**Texto fornecido**:
Julio Marcelo de Oliveira explica por que se posicionou contra a recondução do atual presidente da corte de contas. Eleição ocorre nesta quarta-feira

Por Pieter Zalis 2 dez 2015, 15h12

Em uma atitude pouco usual, o procurador do Ministério Público junto ao Tribunal de Contas da União (TCU), Julio Marcelo de Oliveira, resolveu tomar partido nas eleições para presidência da corte, que ocorrem nesta quarta-feira. Desde a semana passada, o procurador vem usando sua página pessoal no Facebook para questionar a legitimidade da recondução do ministro Aroldo Cedraz à presidência do tribunal. O filho do ministro, Tiago, foi citado em depoimentos do empresário Ricardo Pessoa, dono da UTC Engenharia e um dos delatores da Operação Lava Jato. Segundo Pessoa, Tiago recebia 50.000 reais mensais para repassar à empreiteira informações de seu interesse na corte de contas. Na rede social, Oliveira afirma que “os envolvidos, direta ou indiretamente, na denúncia constante da colaboração premiada devem ficar afastados da relatoria e participação nos julgamentos dos processos relacionados com a operação Lava Jato” e que “a condução da Casa deve recair sobre os membros que não estão envolvidos nas denúncias ainda sob investigação”. Na entrevista a seguir, o procurador explica os motivos que o levaram a se posicionar e fala das dificuldades do TCU para prosseguir nas apurações da Lava Jato.

**Linhas fornecidas**:
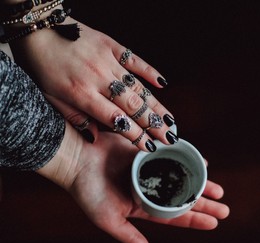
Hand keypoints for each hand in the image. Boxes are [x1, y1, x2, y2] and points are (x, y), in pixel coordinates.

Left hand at [9, 17, 175, 150]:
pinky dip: (149, 71)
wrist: (39, 30)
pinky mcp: (112, 46)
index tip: (150, 146)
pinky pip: (135, 60)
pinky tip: (163, 83)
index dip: (135, 135)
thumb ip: (75, 118)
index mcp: (82, 94)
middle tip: (170, 137)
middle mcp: (99, 79)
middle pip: (133, 105)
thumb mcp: (51, 99)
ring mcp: (108, 61)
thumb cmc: (42, 67)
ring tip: (171, 119)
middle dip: (154, 124)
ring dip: (156, 105)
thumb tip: (96, 138)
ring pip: (137, 87)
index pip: (116, 119)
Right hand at [38, 123, 228, 242]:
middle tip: (225, 209)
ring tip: (220, 191)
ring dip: (200, 184)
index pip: (174, 217)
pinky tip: (203, 164)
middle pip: (182, 199)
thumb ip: (130, 237)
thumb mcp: (108, 219)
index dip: (194, 221)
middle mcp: (149, 190)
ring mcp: (150, 171)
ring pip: (181, 179)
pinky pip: (173, 157)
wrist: (76, 159)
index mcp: (141, 207)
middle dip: (204, 205)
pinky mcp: (149, 153)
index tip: (214, 223)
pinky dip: (188, 160)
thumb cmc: (87, 191)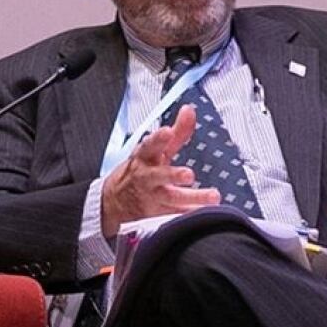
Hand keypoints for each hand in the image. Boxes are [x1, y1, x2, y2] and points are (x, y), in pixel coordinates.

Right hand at [101, 104, 220, 237]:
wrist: (114, 201)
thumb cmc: (141, 169)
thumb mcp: (155, 149)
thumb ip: (177, 132)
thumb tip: (189, 110)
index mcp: (144, 157)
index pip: (149, 145)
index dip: (158, 138)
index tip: (167, 132)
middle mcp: (146, 177)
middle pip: (158, 175)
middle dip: (173, 174)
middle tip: (189, 174)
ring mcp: (151, 197)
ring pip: (171, 198)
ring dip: (192, 198)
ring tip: (211, 197)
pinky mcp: (157, 214)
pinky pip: (176, 215)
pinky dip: (190, 215)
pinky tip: (204, 213)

**Detalhes da tarefa**:
Responda às perguntas abaixo com base no texto sobre a eleição no TCU e marque cada resposta com a mesma letra da pergunta.
(a) Em que dia da semana ocorre a eleição para a presidência da corte?
(b) Em qual rede social o procurador vem questionando a recondução do ministro Aroldo Cedraz?
(c) Segundo Ricardo Pessoa, quanto Tiago recebia por mês?

**Resposta escrita**:
(a) Nesta quarta-feira.
(b) No Facebook.
(c) 50.000 reais mensais.